[Dataset entries]
=== Begin Enclosure ===

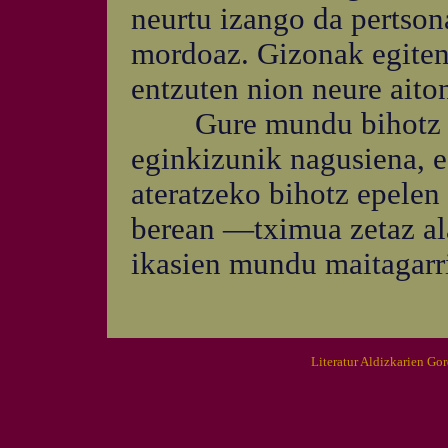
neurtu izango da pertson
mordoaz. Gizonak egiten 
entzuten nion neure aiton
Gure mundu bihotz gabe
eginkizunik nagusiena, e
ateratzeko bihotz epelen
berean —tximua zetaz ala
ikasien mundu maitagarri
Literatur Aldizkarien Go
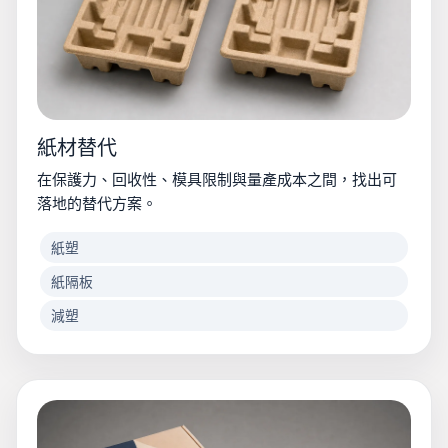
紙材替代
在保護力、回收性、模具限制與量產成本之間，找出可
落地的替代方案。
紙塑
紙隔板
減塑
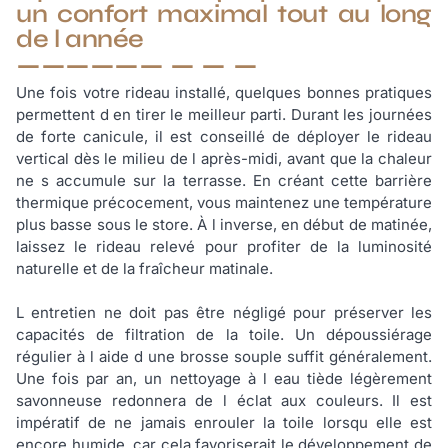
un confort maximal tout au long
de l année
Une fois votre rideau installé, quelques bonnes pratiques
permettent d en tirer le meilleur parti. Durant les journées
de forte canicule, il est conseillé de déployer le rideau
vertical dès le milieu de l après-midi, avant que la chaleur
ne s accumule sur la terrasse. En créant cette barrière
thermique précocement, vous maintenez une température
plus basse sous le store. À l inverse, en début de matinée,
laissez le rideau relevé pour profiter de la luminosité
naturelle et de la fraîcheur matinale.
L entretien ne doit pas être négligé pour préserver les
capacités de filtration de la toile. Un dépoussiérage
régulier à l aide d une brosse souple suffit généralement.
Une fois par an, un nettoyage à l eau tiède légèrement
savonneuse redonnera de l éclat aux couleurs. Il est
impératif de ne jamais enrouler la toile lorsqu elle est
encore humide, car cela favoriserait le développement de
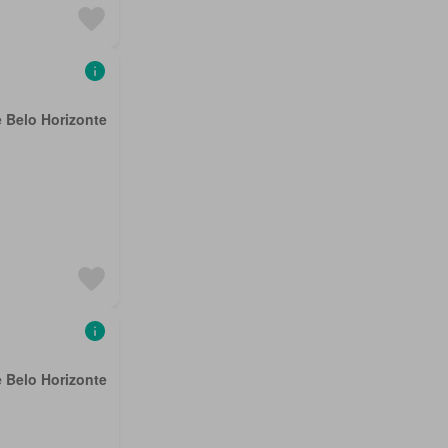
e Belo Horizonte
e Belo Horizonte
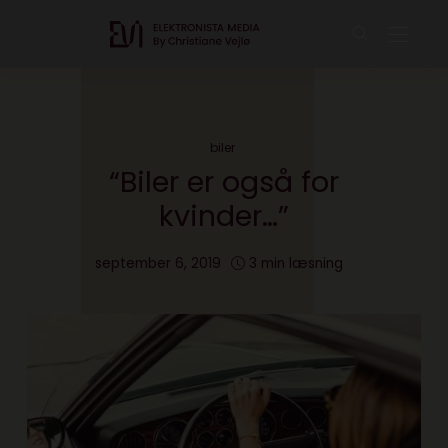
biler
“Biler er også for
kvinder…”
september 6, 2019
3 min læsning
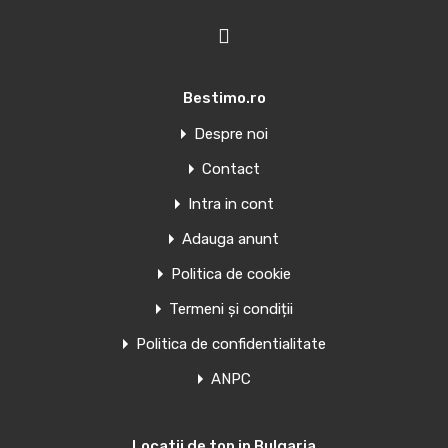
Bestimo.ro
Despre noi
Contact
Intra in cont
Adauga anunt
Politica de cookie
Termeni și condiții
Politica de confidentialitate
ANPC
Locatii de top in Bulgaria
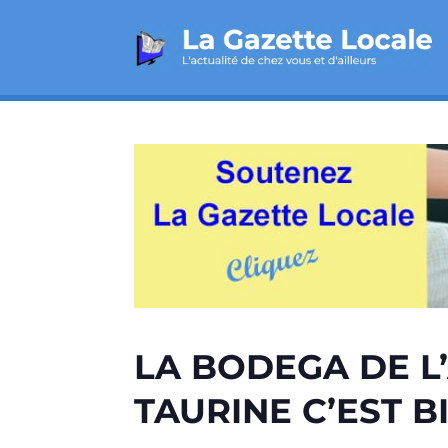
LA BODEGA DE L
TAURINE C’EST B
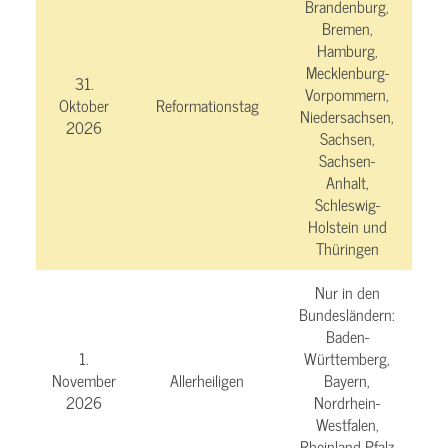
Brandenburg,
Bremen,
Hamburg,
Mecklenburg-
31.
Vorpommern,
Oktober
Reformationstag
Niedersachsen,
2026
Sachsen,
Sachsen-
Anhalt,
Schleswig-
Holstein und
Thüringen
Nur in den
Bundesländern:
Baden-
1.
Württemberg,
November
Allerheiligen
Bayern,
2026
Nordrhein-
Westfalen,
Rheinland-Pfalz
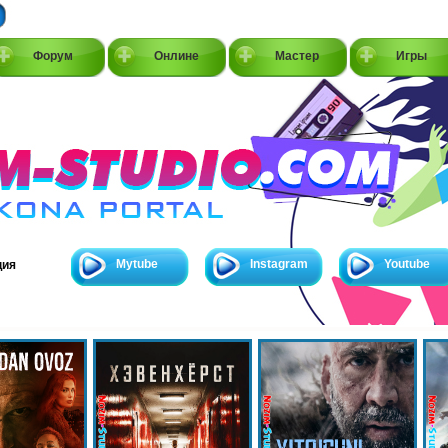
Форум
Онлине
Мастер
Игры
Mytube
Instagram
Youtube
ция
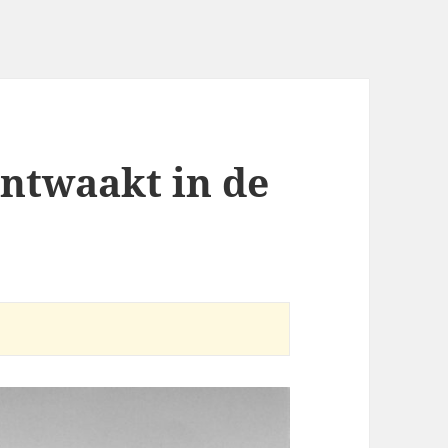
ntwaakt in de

=== End Enclosure ===
=== Begin Enclosure ===

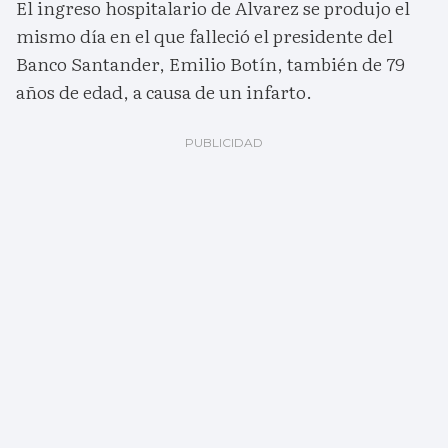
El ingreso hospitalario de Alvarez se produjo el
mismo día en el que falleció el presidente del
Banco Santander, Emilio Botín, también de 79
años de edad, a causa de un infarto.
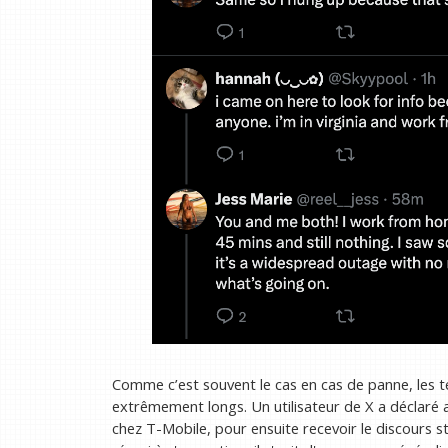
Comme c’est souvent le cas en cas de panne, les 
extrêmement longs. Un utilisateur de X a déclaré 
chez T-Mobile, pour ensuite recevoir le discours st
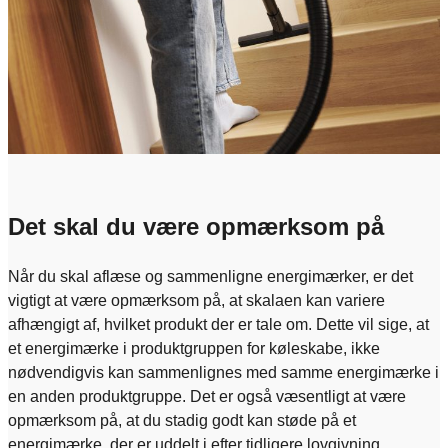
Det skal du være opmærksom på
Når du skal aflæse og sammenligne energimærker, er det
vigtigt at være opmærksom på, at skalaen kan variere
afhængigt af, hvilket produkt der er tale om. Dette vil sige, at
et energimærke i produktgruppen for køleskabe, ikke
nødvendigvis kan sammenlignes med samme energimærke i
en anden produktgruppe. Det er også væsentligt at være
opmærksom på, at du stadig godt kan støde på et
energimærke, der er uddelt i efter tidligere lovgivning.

=== End Enclosure ===
=== Begin Enclosure ===

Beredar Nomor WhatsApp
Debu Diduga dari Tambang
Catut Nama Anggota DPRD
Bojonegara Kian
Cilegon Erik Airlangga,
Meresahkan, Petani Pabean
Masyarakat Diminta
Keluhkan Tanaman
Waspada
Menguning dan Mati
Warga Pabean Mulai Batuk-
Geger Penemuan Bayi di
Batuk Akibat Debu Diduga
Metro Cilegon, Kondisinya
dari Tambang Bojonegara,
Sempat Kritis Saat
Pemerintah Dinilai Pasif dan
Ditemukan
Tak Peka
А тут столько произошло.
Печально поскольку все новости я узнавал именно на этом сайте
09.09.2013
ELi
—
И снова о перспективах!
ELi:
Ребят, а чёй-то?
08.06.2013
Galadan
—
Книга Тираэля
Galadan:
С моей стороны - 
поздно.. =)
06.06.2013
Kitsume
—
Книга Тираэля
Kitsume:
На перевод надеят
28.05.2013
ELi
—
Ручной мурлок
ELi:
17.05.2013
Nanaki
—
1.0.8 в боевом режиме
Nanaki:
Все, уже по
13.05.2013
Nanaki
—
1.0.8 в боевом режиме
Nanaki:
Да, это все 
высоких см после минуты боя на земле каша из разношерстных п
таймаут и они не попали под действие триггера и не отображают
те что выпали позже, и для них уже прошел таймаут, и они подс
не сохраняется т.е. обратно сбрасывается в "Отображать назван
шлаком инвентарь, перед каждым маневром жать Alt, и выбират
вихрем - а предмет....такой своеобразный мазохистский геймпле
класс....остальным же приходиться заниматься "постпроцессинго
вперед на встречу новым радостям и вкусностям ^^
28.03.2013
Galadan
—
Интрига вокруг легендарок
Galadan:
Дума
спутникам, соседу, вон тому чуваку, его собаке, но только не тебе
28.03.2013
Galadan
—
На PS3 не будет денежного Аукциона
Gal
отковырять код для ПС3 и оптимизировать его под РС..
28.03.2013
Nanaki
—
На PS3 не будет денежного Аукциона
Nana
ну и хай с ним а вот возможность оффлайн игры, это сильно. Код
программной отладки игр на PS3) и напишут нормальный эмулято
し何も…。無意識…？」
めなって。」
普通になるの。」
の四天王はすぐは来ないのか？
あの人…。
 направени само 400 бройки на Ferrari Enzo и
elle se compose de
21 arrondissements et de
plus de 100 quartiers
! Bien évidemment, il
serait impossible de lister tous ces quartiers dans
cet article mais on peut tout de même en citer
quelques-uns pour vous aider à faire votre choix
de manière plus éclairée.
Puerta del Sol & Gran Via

=== End Enclosure ===

- Problem details
Within the records, filter for lines that contain the word "Bojonegara" and show each one.

- Answer section
Bojonegara Kian
dari Tambang Bojonegara,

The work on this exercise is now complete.